Robbie Neilson faces tough decisions as he figures out Hearts best bets in battle to juggle European and domestic demands
Looking for ongoing improvement, in the immediate aftermath of last season Hearts manager Robbie Neilson was already pondering what he thought the realistic next step would be.
“The next step is ‘can we play in Europe on a Thursday night and can we then win on Sunday? Can we rotate our squad?’”
He followed that up in pre-season by reiterating the need to shuffle the pack, as they face up to the demands of domestic league and cup action as well as their European challenge, insisting there would not and, given the schedule, could not be a set starting XI.
“We’ve got so many games that we will be moving players in and out. We’re going to have to do that during the season as we play Thursday, Sunday, Thursday, Sunday.”
Horses for courses but, despite running out 4-1 winners at home at the weekend, there are few instances where they can be sure they will win at a canter.
In such circumstances, there are certain players who are always likely to get the nod.
Only captain and goalkeeper Craig Gordon played more games than Stephen Kingsley last season which is why the manager was happy to nurture him back from injury in recent weeks and relieved to see him come through his substitute appearance at Tynecastle on Sunday.

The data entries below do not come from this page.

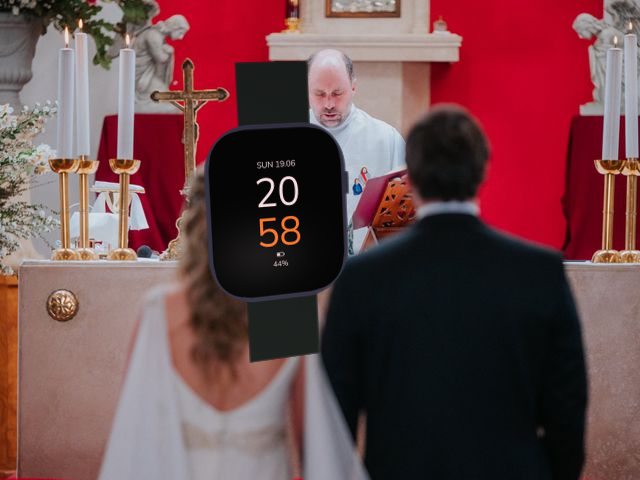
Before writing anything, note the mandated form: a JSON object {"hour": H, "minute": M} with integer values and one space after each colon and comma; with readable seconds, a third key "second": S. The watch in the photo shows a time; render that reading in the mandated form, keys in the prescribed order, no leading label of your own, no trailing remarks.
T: {"hour": 20, "minute": 58}
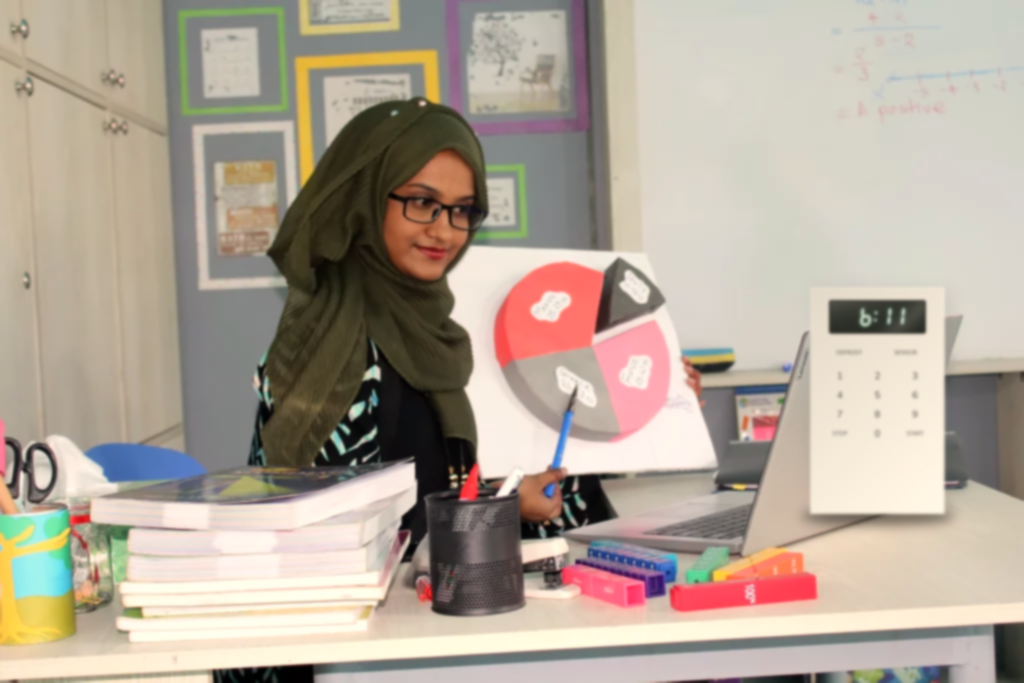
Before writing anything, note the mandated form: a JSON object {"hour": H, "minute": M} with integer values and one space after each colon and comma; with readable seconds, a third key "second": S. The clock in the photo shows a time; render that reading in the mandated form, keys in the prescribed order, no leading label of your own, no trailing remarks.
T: {"hour": 6, "minute": 11}
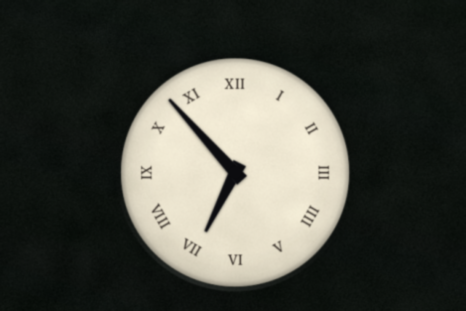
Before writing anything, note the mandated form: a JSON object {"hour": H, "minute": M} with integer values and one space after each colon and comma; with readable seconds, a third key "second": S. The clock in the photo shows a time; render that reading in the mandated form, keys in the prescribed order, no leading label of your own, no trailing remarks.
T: {"hour": 6, "minute": 53}
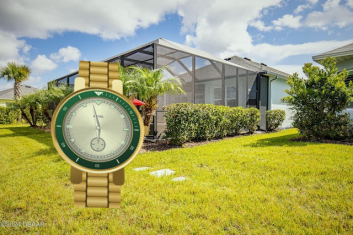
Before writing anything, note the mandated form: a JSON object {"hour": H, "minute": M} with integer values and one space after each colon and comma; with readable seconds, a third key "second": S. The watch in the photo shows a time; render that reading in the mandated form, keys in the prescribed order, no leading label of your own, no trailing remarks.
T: {"hour": 5, "minute": 58}
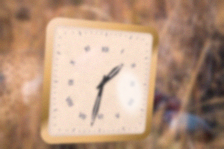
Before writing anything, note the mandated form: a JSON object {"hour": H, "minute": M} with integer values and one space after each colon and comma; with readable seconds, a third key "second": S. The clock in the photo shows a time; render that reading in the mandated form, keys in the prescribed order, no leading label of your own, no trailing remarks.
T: {"hour": 1, "minute": 32}
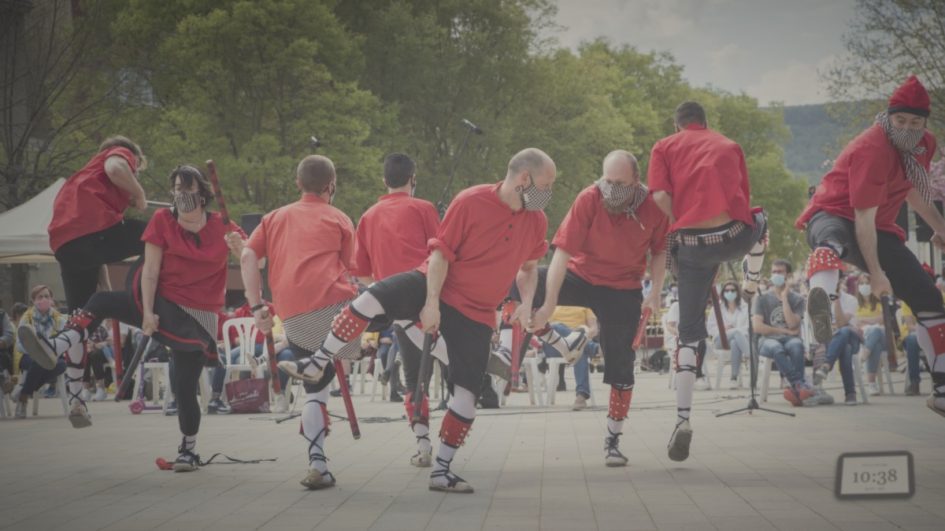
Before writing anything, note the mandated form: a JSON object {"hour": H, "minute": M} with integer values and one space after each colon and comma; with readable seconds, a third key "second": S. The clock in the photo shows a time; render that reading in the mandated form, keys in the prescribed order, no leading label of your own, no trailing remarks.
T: {"hour": 10, "minute": 38}
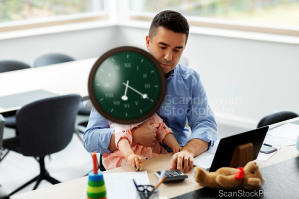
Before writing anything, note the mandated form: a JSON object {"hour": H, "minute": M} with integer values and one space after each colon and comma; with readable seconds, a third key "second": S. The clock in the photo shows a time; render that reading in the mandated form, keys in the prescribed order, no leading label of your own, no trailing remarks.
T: {"hour": 6, "minute": 20}
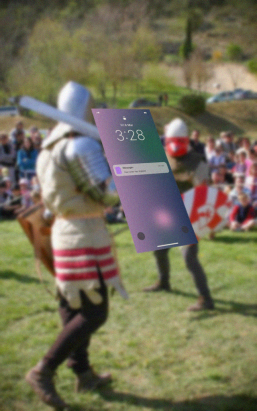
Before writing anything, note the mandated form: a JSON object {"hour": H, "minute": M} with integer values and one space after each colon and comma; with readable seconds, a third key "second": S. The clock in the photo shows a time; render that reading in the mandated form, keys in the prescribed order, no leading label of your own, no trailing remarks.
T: {"hour": 3, "minute": 28}
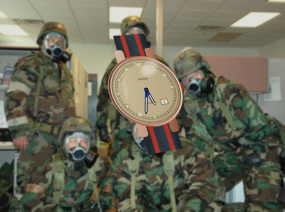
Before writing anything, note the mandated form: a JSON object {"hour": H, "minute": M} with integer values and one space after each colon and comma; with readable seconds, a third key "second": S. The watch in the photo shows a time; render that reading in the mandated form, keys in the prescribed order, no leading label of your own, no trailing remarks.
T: {"hour": 5, "minute": 33}
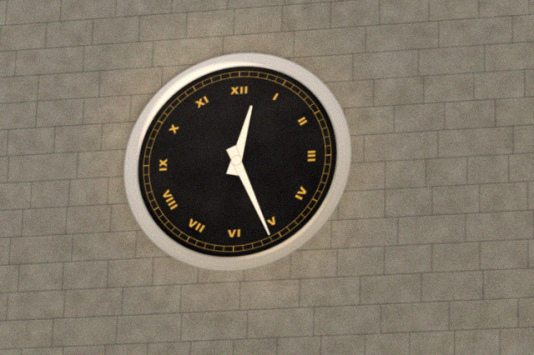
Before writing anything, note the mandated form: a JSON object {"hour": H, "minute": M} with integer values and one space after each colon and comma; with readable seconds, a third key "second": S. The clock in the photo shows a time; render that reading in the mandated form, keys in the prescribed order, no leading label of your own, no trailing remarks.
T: {"hour": 12, "minute": 26}
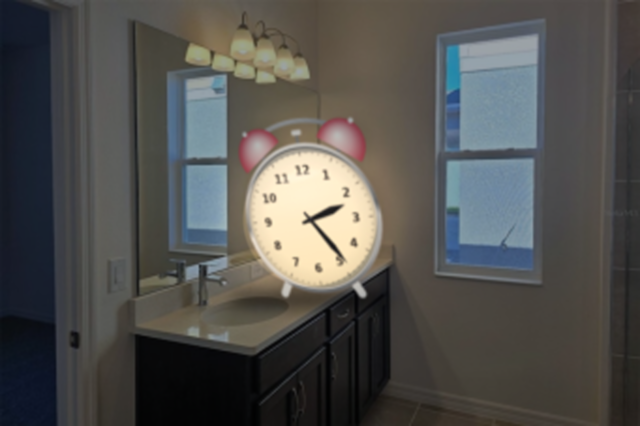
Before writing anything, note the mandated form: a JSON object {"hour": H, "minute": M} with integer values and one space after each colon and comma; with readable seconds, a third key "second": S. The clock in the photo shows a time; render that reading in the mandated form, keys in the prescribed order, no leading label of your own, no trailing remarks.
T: {"hour": 2, "minute": 24}
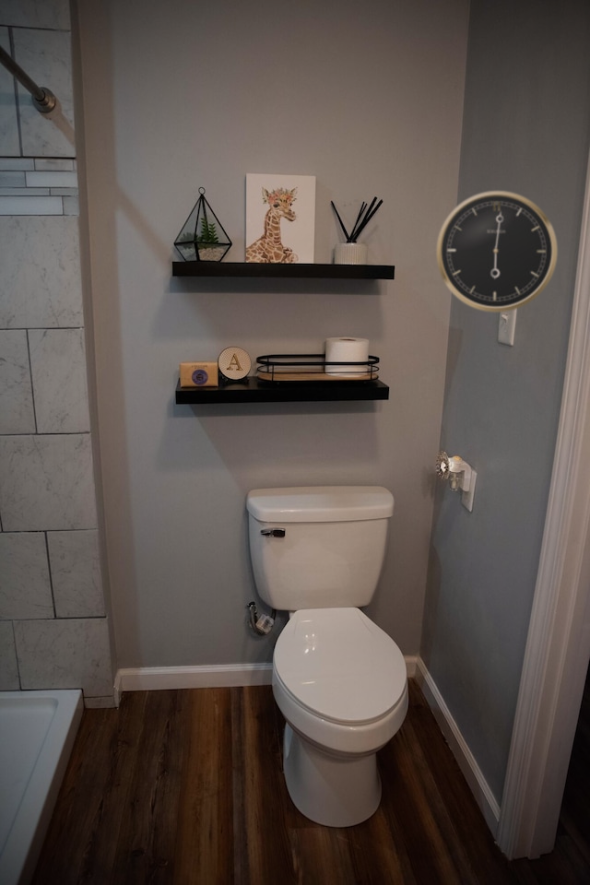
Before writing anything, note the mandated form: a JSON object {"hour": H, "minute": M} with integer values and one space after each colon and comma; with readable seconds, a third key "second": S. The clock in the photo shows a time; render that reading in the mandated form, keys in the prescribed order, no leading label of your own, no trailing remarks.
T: {"hour": 6, "minute": 1}
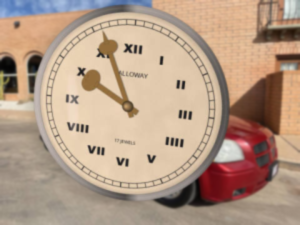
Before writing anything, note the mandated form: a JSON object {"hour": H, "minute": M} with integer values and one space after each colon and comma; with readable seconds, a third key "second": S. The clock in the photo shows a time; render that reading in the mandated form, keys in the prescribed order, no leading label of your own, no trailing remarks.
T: {"hour": 9, "minute": 56}
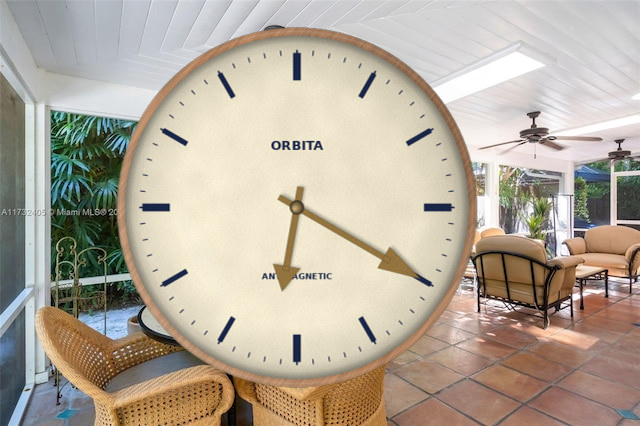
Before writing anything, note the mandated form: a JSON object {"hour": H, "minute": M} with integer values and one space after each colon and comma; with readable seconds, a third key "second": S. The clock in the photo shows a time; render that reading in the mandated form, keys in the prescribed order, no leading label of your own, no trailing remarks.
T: {"hour": 6, "minute": 20}
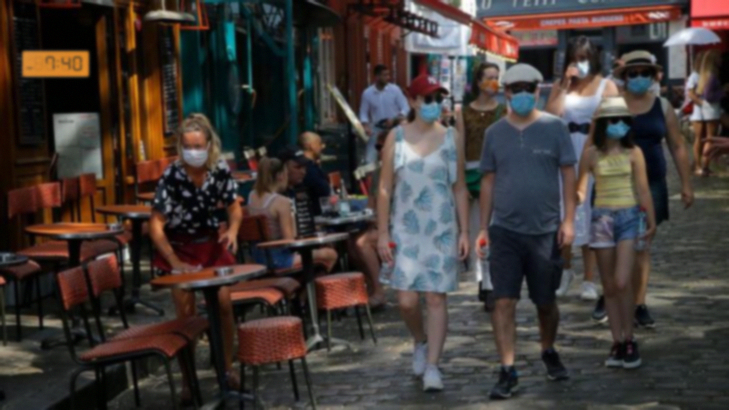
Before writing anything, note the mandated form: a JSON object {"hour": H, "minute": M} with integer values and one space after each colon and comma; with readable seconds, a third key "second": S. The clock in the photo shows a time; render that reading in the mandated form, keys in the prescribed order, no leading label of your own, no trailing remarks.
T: {"hour": 7, "minute": 40}
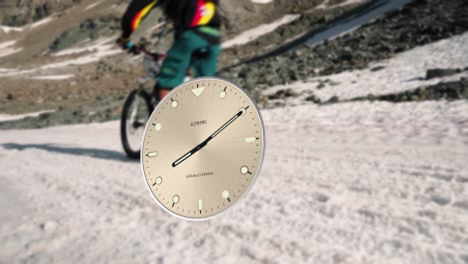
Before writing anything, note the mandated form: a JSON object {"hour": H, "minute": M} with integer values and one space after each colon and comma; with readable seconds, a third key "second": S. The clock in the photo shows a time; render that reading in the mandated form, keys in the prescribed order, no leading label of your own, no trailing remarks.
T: {"hour": 8, "minute": 10}
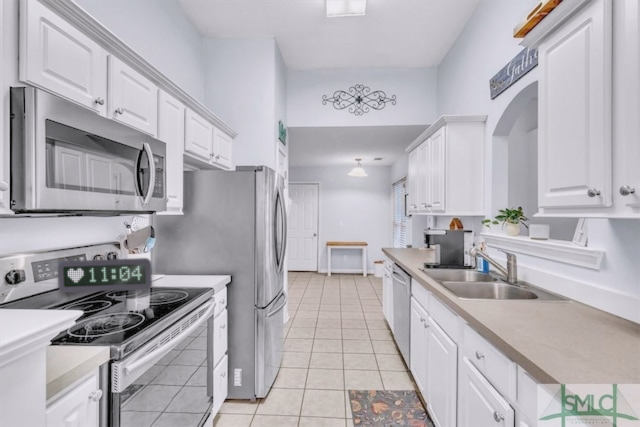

Reliable defensively, he is mobile and experienced in reading the game, he is also adept at getting forward to relieve pressure and move the play upfield, while his prowess at set-pieces is a major threat.
Last season he was part of a back three three that offered the side a solid foundation and allowed Neilson utilise the likes of Nat Atkinson and Alex Cochrane in more advanced positions on each flank. Craig Halkett is at ease in either formation, but with Kye Rowles looking more comfortable as part of a central defensive pairing, and Michael Smith again Mr Consistent in the right-back berth, Kingsley could be slotted in at left-back.
That leaves his gaffer with a decision to make in front of him. He is always likely to find space for the mercurial Barrie McKay but, as he sizes up the opposition, determined to return to Gorgie with something to play for in the second leg, does he stick with the greater guile of guys like McKay and Alan Forrest or does he take a more cautious approach by selecting Alex Cochrane to play instead of one of them or even opt for Andy Halliday.
Having rested Peter Haring at the weekend, playing Cammy Devlin and Jorge Grant, the Austrian is expected to be reinstated, substituting composure for raw energy.
But what has been obvious in recent matches is the burgeoning understanding between McKay and frontmen Liam Boyce and Lawrence Shankland. And, while Hearts will not want to give much away, they will aim to squeeze out some goals, making the intelligence, movement and goal threat in that frontline important.
Neilson may not have a starting XI but he has some men he would rather not start without.